![How affordable housing is turning lifeless towns into investment hubs](/_next/image?url=https%3A%2F%2Fcdn.radioafrica.digital%2Fimage%2F2025%2F02%2Fd36c5746-ceff-4e87-a072-bc87cbc7fd49.jpeg&w=3840&q=75)
Open sewers flowing uninterrupted welcomes one to Mukuru Kwa
Njenga slums.
Here, its survival for the fittest.
Milka Moraa, 30, knows this too well having left her Kisii
home in 2016, determined to emancipate her family from the chains of poverty.
While at the once green city in the sun, the reality of
joblessness and hopelessness confronted her.
Moraa was forced to take refuge in Mukuru Kwa Njenga slums.
“I was keen to have better life,” she says.
Mukuru slums covers three settlements in an area of 689
acres, with a population of 100,561 households living in difficult conditions.
Ninety-four per cent of Mukuru dwellers are tenants in tiny
iron sheet shacks with minimal infrastructure.
Owing to the difficult conditions that hinder effective
planning and development, Mukuru was declared a Special Planning Area by the
government.
The declaration
allows the unique development challenges in Mukuru to be addressed in a
specialised and participatory manner as required by the Physical and Land Use Planning Act.
At the city, Moraa,
unwilling to throw in the towel decided to engage in casual jobs to put food on
the table for her two children.
As she tried to put
her house in order, life became unbearable and was forced to put up at the
iron-sheet houses, within the slums where her monthly house rent then was
Sh2,000.
“I lived in an iron-sheet house for four years,” she says.
Moraa and her family have lived in deplorable conditions,
struggling with inadequate shelter, lack of basic amenities and insecurity.
With two children aged seven years and the other one a year
and seven months, her only sister later joined her putting further pressure on
her finances.
She has been washing clothes in the neighbourhood to earn a
living and earns between Sh500 and Sh700 per day.
“I have been washing clothes for the last three years,” she
says.
Today, Moraa lives in a single room with her two children
and her sister paying Sh4,000 rent. ‘
The money from washing clothes is however not enough sustain
them.
Already, the landlord was at the verge of closing her house
due to an outstanding rent of Sh8,000. This devastated her and forced her to
try and find a solution from the church.
“I went to Pastor Ng’ang’a during one of the church services
and he outrightly told me that he was not going to help me,” Moraa says.
She says the pastor told her that his place was for prayers
and not offering financial support.
“It was painful and I
felt bad,” Moraa says, adding that she did not even have fare to go back home.

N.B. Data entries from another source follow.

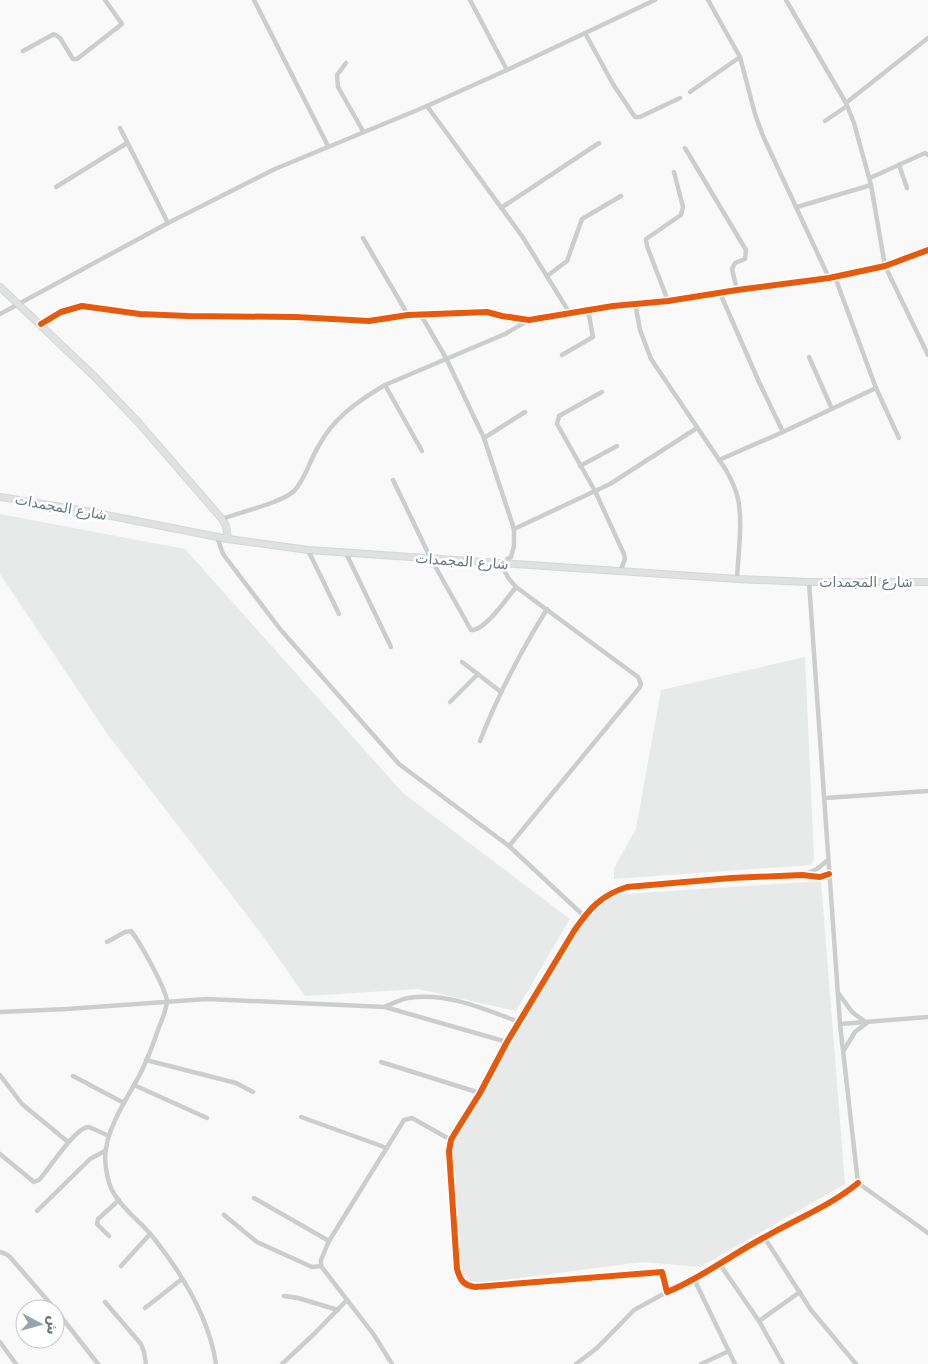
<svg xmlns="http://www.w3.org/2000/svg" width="928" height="1364" font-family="'DejaVu Sans',Cairo,sans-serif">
	<rect width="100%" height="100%" fill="#f9f9f9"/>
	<!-- built -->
	<g fill="#e8e9e9">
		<path d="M0 514 185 549 403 793 570 919 516 1011 419 989 305 996 260 932 108 735 0 574Z"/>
		<path d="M805 657 814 859 811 865 614 879V868L636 829 661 690Z"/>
		<path d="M821 881 845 1184 700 1267 642 1262 474 1284 460 1271 450 1147 586 920 610 895Z"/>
	</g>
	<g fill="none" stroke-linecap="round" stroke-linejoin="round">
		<!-- secondary casing -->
		<g stroke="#d5d6d7" stroke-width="8">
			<g id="secondary">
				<path d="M0 287 95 377 138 422 222 519 226 526 228 539"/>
				<path d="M0 497 86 511 228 539 308 550 737 579 809 582H928"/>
			</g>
		</g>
		<!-- minor -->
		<g stroke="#cccece" stroke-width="4.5">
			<path d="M254 0 328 146"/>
			<path d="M470 0 507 70"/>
			<path d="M708 0 740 57 755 114 763 136 829 278"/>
			<path d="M786 0 846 103 854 123 871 185 885 266 928 355"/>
			<path d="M585 33 613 84 635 117H640L680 98"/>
			<path d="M23 51 54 34 60 38 73 59H77L122 24 105 0"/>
			<path d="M346 63 337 75 338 87 363 131"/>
			<path d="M690 92 740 57"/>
			<path d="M846 103 928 38"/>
			<path d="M427 106 522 236 569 312"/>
			<path d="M825 121 847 106"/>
			<path d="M120 128 168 223"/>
			<path d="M685 148 746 250 745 259 735 263 732 269 737 290"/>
			<path d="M899 165 907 188"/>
			<path d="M870 178 925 153 928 155"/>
			<path d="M56 187 127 143"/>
			<path d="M797 207 871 185"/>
			<path d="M501 208 599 143"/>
			<path d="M363 238 408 315"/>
			<path d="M547 276 567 261 582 219 621 196"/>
			<path d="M720 293 759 382 783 432"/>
			<path d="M668 301 647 246 646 239 681 215 683 207 674 172"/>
			<path d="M635 303 640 330 651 359 726 470C731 479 736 489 738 499 743 523 738 555 737 579"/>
			<path d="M0 314 168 223 275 169 427 106 507 70 655 0"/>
			<path d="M421 315 446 358 484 438"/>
			<path d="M41 324 61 312 82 306 140 314 188 316 296 317 369 321 408 315 487 312 502 316 529 320 613 306 668 301 737 290 829 278 885 266 928 250"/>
			<path d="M562 355 593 337 588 310"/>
			<path d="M809 357 832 409"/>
			<path d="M385 385 422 451"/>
			<path d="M876 388 899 438"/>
			<path d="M602 392 559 416 557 424 595 491 624 554 625 559 620 572"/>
			<path d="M719 460 783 432 876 388 835 277"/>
			<path d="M580 466 617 446"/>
			<path d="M393 480 431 559 471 630C485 631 508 597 516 587"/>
			<path d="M222 519C240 512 281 503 294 491 305 480 310 460 318 447 333 418 358 401 385 385L505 334 529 320"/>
			<path d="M514 529 484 438 525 412"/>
			<path d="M217 537 223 554 280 629 399 764 509 846 584 916"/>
			<path d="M308 550 339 614"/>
			<path d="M346 553 391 647"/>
			<path d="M809 582 840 1024 858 1183"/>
			<path d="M462 662 501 692"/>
			<path d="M450 702 478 674"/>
			<path d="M480 741C498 695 521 651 547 609"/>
			<path d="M825 798 928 791"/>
			<path d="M509 846 640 687 641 684 638 677 516 587 509 579 500 563 511 557 514 546V529L610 484 697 428"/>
			<path d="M829 874 820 877 802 875 731 878 627 887C601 895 589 909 574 931L507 1042 480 1093 455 1133 451 1140 449 1151 457 1269C460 1280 463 1285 475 1287L662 1272 667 1292C702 1278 732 1254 765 1237 796 1219 830 1206 858 1183"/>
			<path d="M803 875 817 869 828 860"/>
			<path d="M107 942 125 932 131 931C139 941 167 990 167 1002 166 1010 162 1020 159 1027 154 1042 149 1056 142 1070 130 1095 110 1121 106 1149 104 1158 106 1170 108 1179 113 1202 138 1219 152 1236 181 1272 209 1317 216 1364"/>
			<path d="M839 994 852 1012 864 1021"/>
			<path d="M386 1006C393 1004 401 999 408 998 447 992 484 1009 519 1022"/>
			<path d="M0 1012 67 1009 207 999 385 1007 507 1042"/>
			<path d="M840 1024 928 1017"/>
			<path d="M844 1050 855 1032 868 1022"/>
			<path d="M146 1060 236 1083 253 1092"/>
			<path d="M381 1062 480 1093"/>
			<path d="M0 1075 22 1104 68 1142"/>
			<path d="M73 1076 124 1103"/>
			<path d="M134 1085 207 1118"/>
			<path d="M301 1117 387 1148"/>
			<path d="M0 1154 34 1182 39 1180C49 1169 76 1126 89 1127L109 1136"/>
			<path d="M858 1183 928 1233"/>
			<path d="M254 1198 329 1241"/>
			<path d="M37 1211 90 1159 105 1151"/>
			<path d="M224 1215 257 1242 312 1267 321 1266"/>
			<path d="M109 1236 97 1224 98 1219 119 1200"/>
			<path d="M764 1237 811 1310 856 1364"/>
			<path d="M0 1252 6 1254 10 1257 55 1309"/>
			<path d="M719 1263 759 1321 783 1364"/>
			<path d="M121 1266 150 1234"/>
			<path d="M694 1279 735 1364"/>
			<path d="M284 1296 298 1298 338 1310"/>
			<path d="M105 1302 141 1344 144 1352 146 1364"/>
			<path d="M145 1308 182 1279"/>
			<path d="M55 1309 98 1364"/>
			<path d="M759 1321 800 1292"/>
			<path d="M0 1342 16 1364"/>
			<path d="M282 1364 314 1334 347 1300"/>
			<path d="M392 1364 374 1335 321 1266V1260L329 1241 404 1120 412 1118 451 1140"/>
			<path d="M576 1364 597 1348 634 1310 667 1292"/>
			<path d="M701 1364 729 1351"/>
		</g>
		<!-- secondary -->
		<use href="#secondary" stroke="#e0e1e1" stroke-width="6"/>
		<!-- cycleway casing -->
		<g stroke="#fff" stroke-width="9">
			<g id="cycleway">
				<path d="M41 324 61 312 82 306 140 314 188 316 296 317 369 321 408 315 487 312 502 316 529 320 613 306 668 301 737 290 829 278 885 266 928 250"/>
				<path d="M829 874 820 877 802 875 731 878 627 887C601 895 589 909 574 931L507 1042 480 1093 455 1133 451 1140 449 1151 457 1269C460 1280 463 1285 475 1287L662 1272 667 1292C702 1278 732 1254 765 1237 796 1219 830 1206 858 1183"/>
			</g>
		</g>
		<!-- cycleway -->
		<use href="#cycleway" stroke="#e8590c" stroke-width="6"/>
	</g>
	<g text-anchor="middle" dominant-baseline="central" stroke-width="5" stroke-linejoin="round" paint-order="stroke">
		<!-- street labels -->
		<g font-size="14" fill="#667882" stroke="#fff">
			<text transform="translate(61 507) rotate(10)">شارع المجمدات</text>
			<text transform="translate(462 561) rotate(4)">شارع المجمدات</text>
			<text x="866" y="582">شارع المجمدات</text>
		</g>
	</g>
	<!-- north arrow -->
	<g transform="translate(40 1324) rotate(96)"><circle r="24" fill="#ffffff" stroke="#c2c9cd"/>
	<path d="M0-4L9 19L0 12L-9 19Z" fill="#99a5ac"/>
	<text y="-8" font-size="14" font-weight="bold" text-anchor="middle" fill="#667882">ش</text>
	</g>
</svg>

Moraa said the incident at the church left her humiliated,
as the individual she turned to for help dismissed her request, telling her to
instead turn to the government for affordable housing.
While the experience
was painful, it turned out to be a turning point because the government has
taken up the challenge and is now walking with her on a journey that will
change her life forever.
That day, a good Samaritan stepped in and gave her fare back
home. Moraa’s woes would later be shared on social media where help came in
after her video went viral.
Well-wishers would later connect Moraa to the affordable
housing plan being rolled out by the state.
Kenyan police officer Sammy Ondimu led other well-wishers in
ensuring that Moraa’s dreams of owning a house one day was realised.
Following the interventions, Moraa is today on the cusp of a
life-changing opportunity — the chance to own a home in the upcoming Mukuru
Social housing project in Nairobi county.
Moraa has already met with Lands, Housing CS Alice Wahome,
to finalise her registration under the government’s Affordable Housing
Programme through Boma Yangu.
She has already signed an agreement with the state to secure
a bedsitter.
“I have seen the
house and it is in good condition,” says Moraa who will be leaving shortly for
her new home.
In a post on
Facebook, CS Wahome disclosed that Moraa had paid her deposit and will continue
paying as she rents to own.
“This morning, at
Ardhi House, I met Milka Moraa who explained to me her journey to where she is
now, we also discussed her registration to the Affordable Housing Programme
through Boma Yangu,” she said.
“She has paid her deposit and will continue paying as she
rents to own. In two months, Milka is now set to own a self-contained home at Mukuru
site, that is complete with essential amenities, including a kitchen, bathroom
and toilet.”
The CS thanked Ondimu for not only sharing Moraa’s plight
but also supporting her through the documentation process.
The CS also thanked Pastor Ng’ang’a for directing Moraa to affordable housing.